BANGKOK (AP) -- European and Asian shares mostly gained on Tuesday after
U.S. stocks rallied on hopes the Federal Reserve will cut interest rates soon.
The futures for the S&P 500 and the Dow Jones Industrial Average slipped
0.1%.
Germany's DAX edged 0.1% lower to 23,216.76 and the CAC 40 in Paris added
0.1% to 7,965.77. Britain's FTSE 100 likewise gained 0.1%, to 9,542.55.
In Asian trading, Tokyo's Nikkei 225 picked up 0.1% to 48,659.52 as a plunge
in technology giant SoftBank's shares weighed on the market. It fell 10.3% on
concerns that returns from its heavy investments in OpenAI may be threatened by
the next generation Gemini artificial intelligenc e model that Google launched
last week.
In South Korea, the Kospi gained 0.3% to 3,857.78. Taiwan's Taiex jumped
1.5%.
Chinese markets also advanced. In Hong Kong, the Hang Seng climbed 0.7% to
25,894.55, while the Shanghai Composite index jumped 0.9% to 3,870.02.
E-commerce giant Alibaba, which was due to report its earnings late Tuesday,
gained 2.1% in Hong Kong.
Australia's S&P/ASX rebounded to edge 0.1% higher, closing at 8,537.00.
U.S. markets will be closed on Thursday for the Thanksgiving holiday.
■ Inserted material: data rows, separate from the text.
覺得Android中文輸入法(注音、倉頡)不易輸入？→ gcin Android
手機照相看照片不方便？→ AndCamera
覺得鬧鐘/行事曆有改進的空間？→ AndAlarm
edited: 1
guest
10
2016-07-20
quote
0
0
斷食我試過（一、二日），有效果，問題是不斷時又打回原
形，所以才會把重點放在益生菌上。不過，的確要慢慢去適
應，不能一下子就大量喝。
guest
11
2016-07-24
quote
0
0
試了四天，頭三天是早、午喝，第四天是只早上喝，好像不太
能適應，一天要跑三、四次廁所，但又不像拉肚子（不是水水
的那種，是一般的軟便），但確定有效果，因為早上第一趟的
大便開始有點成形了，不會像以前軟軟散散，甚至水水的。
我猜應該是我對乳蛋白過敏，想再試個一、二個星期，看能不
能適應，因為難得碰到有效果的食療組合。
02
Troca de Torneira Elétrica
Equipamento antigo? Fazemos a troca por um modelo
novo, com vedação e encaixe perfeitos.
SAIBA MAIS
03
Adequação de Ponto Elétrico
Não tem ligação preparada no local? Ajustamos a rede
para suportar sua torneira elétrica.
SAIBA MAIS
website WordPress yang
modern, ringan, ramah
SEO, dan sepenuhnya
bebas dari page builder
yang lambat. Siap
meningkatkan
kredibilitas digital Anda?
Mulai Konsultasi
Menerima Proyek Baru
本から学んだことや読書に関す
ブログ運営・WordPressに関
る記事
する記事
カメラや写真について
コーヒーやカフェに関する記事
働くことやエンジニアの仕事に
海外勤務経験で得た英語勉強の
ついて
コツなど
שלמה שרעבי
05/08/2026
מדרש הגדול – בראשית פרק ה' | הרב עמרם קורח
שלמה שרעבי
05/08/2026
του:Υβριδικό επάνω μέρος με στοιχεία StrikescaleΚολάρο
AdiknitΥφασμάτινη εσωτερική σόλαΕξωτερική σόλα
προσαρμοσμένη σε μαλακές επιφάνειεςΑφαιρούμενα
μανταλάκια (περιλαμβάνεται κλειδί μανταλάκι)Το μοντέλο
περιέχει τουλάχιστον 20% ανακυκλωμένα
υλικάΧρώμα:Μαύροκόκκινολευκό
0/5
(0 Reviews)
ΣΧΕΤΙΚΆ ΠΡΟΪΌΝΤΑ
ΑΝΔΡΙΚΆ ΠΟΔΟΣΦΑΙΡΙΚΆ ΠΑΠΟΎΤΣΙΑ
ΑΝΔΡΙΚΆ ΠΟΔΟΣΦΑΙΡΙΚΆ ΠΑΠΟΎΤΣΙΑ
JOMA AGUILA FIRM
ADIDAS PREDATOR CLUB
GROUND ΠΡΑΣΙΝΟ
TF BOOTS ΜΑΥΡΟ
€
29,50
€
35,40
A day
later, it's on to the rush of Black Friday and Cyber Monday.
The U.S. stock market rallied on Monday, at the start of a week with
shortened trading because of the Thanksgiving holiday.
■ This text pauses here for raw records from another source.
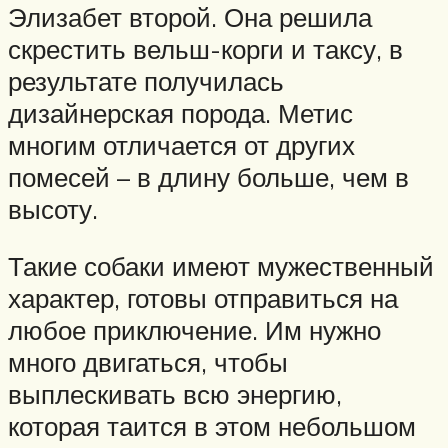
Элизабет второй. Она решила
скрестить вельш-корги и таксу, в
результате получилась
дизайнерская порода. Метис
многим отличается от других
помесей – в длину больше, чем в
высоту.
Такие собаки имеют мужественный
характер, готовы отправиться на
любое приключение. Им нужно
много двигаться, чтобы
выплескивать всю энергию,
которая таится в этом небольшом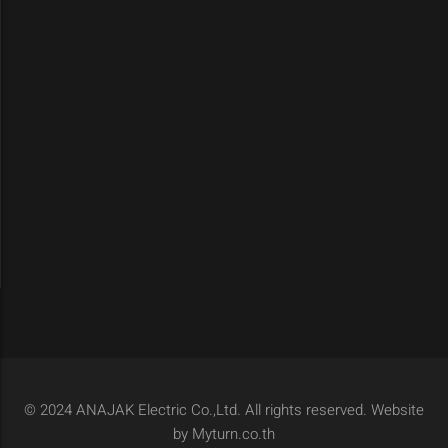
© 2024 ANAJAK Electric Co.,Ltd. All rights reserved. Website
by Myturn.co.th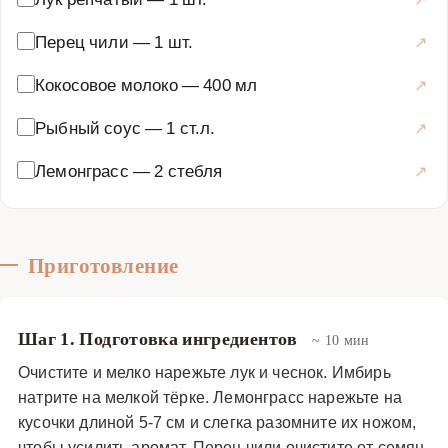
Перец чили
—
1 шт.
Кокосовое молоко
—
400 мл
Рыбный соус
—
1 ст.л.
Лемонграсс
—
2 стебля
Приготовление
Шаг 1. Подготовка ингредиентов
~ 10 мин
Очистите и мелко нарежьте лук и чеснок. Имбирь
натрите на мелкой тёрке. Лемонграсс нарежьте на
кусочки длиной 5-7 см и слегка разомните их ножом,
чтобы усилить аромат. Перец чили очистите от семян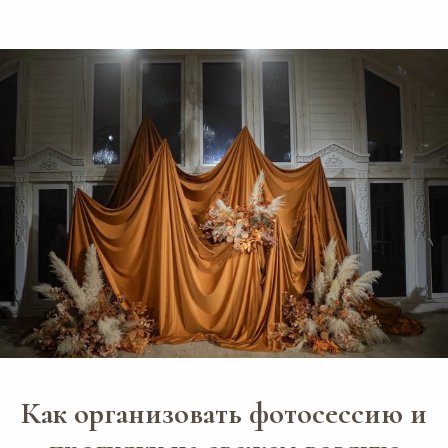
Как организовать фотосессию и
The S&P 500 climbed 1.5% in one of its best days since the summer. The Dow
Jones Industrial Average rose 0.4%, and the Nasdaq composite jumped 2.7%.
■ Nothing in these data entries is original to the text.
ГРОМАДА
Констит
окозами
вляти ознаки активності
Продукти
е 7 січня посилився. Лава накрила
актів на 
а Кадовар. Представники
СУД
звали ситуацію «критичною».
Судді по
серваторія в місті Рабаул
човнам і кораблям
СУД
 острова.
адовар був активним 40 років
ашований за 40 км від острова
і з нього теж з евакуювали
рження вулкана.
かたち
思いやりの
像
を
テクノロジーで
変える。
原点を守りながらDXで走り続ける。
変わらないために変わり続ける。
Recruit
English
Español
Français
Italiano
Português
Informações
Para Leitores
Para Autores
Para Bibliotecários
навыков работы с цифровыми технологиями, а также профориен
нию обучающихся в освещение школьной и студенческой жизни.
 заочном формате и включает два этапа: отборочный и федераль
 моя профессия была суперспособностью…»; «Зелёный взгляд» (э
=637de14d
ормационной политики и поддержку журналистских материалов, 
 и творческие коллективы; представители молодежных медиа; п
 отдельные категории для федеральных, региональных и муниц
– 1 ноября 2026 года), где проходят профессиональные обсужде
Stocks got a lift from rising hopes that the Fed will cut its main interest
rate again at its next meeting in December, a move that could boost the economy
and investment prices.
The market also benefited from strength for stocks caught up in the
artificial-intelligence frenzy. Alphabet, which has been getting praise for its
Gemini AI model, rallied 6.3% and was one of the strongest forces lifting the
S&P 500. Nvidia rose 2.1%.
Monday's gains followed sharp swings in recent weeks, not just day to day
but also hour to hour, caused by uncertainty about what the Fed will do with
interest rates and whether too much money is pouring into AI and creating a
bubble. All the worries are creating the biggest test for investors since an
April sell-off, when President Donald Trump shocked the world with his
"Liberation Day" tariffs.
Despite all the recent fear, the S&P 500 remains within 2.7% of its record
set last month.
Several tests for the market lie ahead this week. One of the biggest will
arrive Tuesday when the U.S. government will deliver data on inflation at the
wholesale level in September.
Economists expect it to show a 2.6% rise in prices from a year earlier, the
same as in August. A higher-than-expected reading could deter the Fed from
cutting its main interest rate in December for a third time this year, because
lower rates can worsen inflation. Some Fed officials have already argued
against a December cut in part because inflation has stubbornly remained above
their 2% target.
Traders are nevertheless betting on a nearly 85% probability that the Fed
will cut rates next month, up from 71% on Friday and from less than a coin
flip's chance seen a week ago, according to data from CME Group.
In other dealings early Tuesday, U.S. benchmark crude oil lost 47 cents to
$58.37 per barrel. Brent crude, the international standard, shed 49 cents to
$62.23 per barrel.
The dollar fell to 156.30 Japanese yen from 156.91 yen. The euro rose to
$1.1534 from $1.1521.
Bitcoin rose 1.6% to $86,836. It was near $125,000 last month.